What you have to do =>
When you restate the data, keep every word as it is and drop the images.

Raw data =>
"""

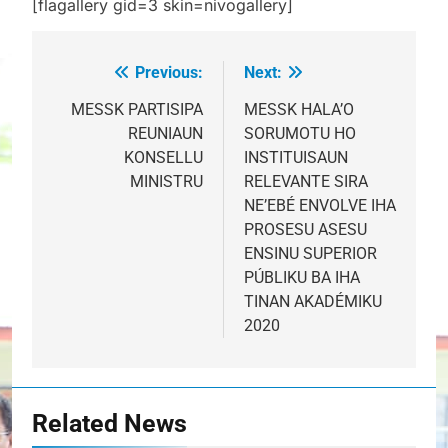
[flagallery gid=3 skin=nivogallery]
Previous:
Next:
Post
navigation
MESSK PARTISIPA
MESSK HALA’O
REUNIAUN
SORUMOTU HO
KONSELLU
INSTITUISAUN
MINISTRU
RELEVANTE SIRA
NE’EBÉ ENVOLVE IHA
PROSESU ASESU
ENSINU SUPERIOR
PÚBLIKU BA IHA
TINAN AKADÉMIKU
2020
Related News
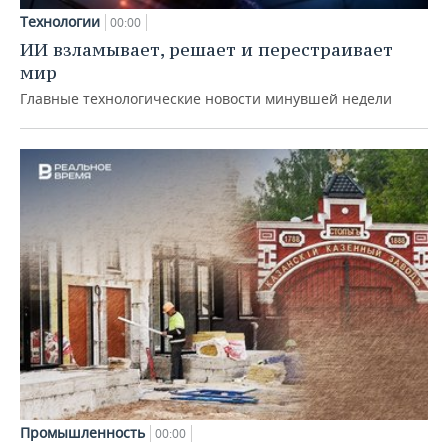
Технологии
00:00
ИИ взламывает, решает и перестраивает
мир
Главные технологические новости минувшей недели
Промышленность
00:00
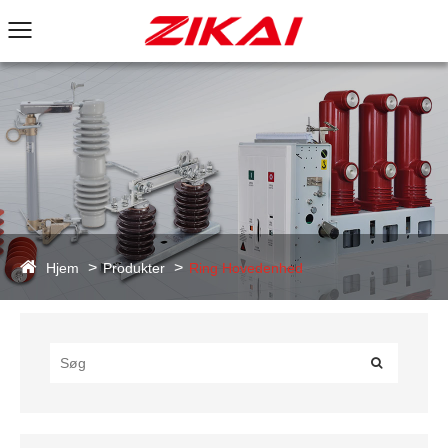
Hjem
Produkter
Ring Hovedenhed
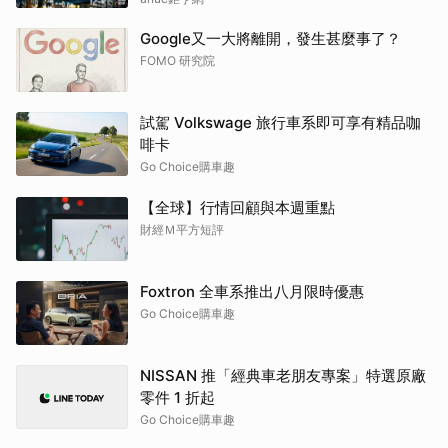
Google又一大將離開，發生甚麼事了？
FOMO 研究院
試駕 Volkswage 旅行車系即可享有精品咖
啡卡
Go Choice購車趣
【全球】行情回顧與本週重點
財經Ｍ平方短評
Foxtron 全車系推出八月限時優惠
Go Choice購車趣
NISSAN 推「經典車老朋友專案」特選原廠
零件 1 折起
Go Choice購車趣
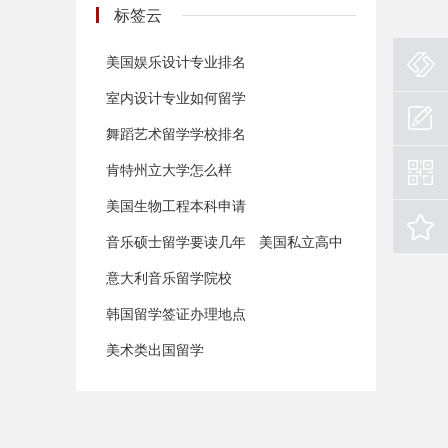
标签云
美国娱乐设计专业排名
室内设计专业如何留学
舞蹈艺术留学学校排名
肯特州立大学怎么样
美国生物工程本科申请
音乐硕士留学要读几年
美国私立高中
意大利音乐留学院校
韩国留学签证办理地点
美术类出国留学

"""

Result for this task =>
[flagallery gid=3 skin=nivogallery]
Previous:
Next:
Post
navigation
MESSK PARTISIPA
MESSK HALA’O
REUNIAUN
SORUMOTU HO
KONSELLU
INSTITUISAUN
MINISTRU
RELEVANTE SIRA
NE’EBÉ ENVOLVE IHA
PROSESU ASESU
ENSINU SUPERIOR
PÚBLIKU BA IHA
TINAN AKADÉMIKU
2020
Related News
Технологии
00:00
ИИ взламывает, решает и перестраивает
мир
Главные технологические новости минувшей недели
Промышленность
00:00
Hjem
Produkter
Ring Hovedenhed
Google又一大將離開，發生甚麼事了？
FOMO 研究院
試駕 Volkswage 旅行車系即可享有精品咖
啡卡
Go Choice購車趣
【全球】行情回顧與本週重點
財經Ｍ平方短評
Foxtron 全車系推出八月限時優惠
Go Choice購車趣
NISSAN 推「經典車老朋友專案」特選原廠
零件 1 折起
Go Choice購車趣
标签云
美国娱乐设计专业排名
室内设计专业如何留学
舞蹈艺术留学学校排名
肯特州立大学怎么样
美国生物工程本科申请
音乐硕士留学要读几年
美国私立高中
意大利音乐留学院校
韩国留学签证办理地点
美术类出国留学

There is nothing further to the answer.